#### [Exercise objective]
Your task is to reproduce exactly the lines from the line with "ヒット習慣予報 vol.419『ラ" through the end of the records below.

#### [Supplied data]
----------

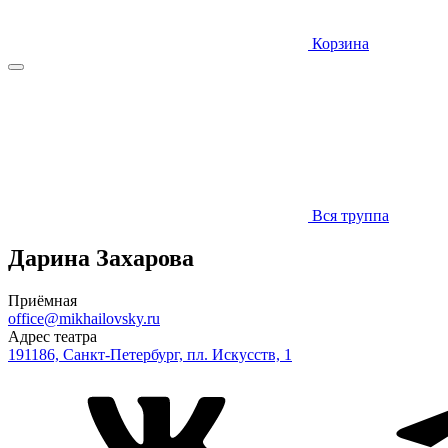
Корзина
Вся труппа
Дарина Захарова
Приёмная
office@mikhailovsky.ru
Адрес театра
191186, Санкт-Петербург, пл. Искусств, 1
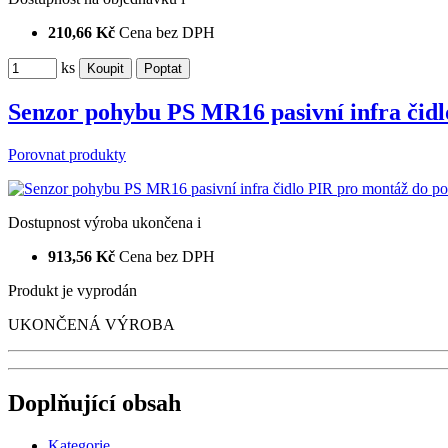
210,66 Kč
Cena bez DPH
ks
Senzor pohybu PS MR16 pasivní infra čid
Porovnat produkty
Dostupnost
výroba ukončena
i
913,56 Kč
Cena bez DPH
Produkt je vyprodán
UKONČENÁ VÝROBA
Doplňující obsah
Kategorie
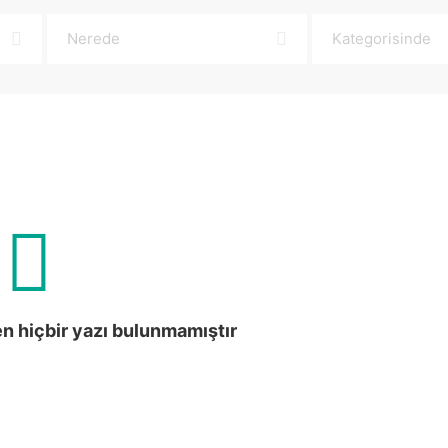
en hiçbir yazı bulunmamıştır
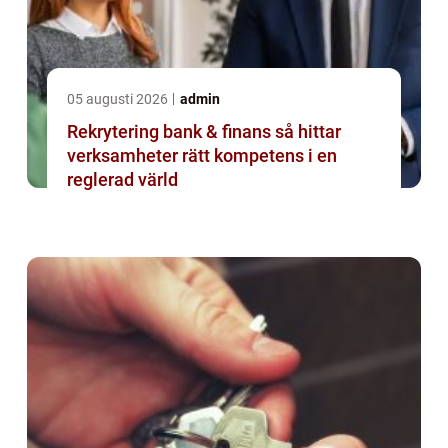
05 augusti 2026
admin
Rekrytering bank & finans så hittar
verksamheter rätt kompetens i en
reglerad värld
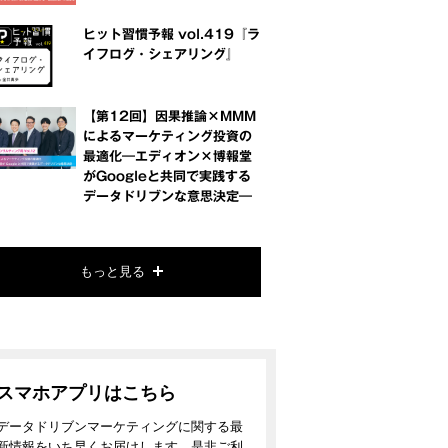
ヒット習慣予報 vol.419『ラ
イフログ・シェアリング』
【第12回】因果推論×MMM
によるマーケティング投資の
最適化―エディオン×博報堂
がGoogleと共同で実践する
データドリブンな意思決定―
もっと見る
スマホアプリはこちら
データドリブンマーケティングに関する最
新情報をいち早くお届けします。是非ご利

----------

#### [Result of this task]
ヒット習慣予報 vol.419『ラ
イフログ・シェアリング』
【第12回】因果推論×MMM
によるマーケティング投資の
最適化―エディオン×博報堂
がGoogleと共同で実践する
データドリブンな意思決定―
もっと見る
スマホアプリはこちら
データドリブンマーケティングに関する最
新情報をいち早くお届けします。是非ご利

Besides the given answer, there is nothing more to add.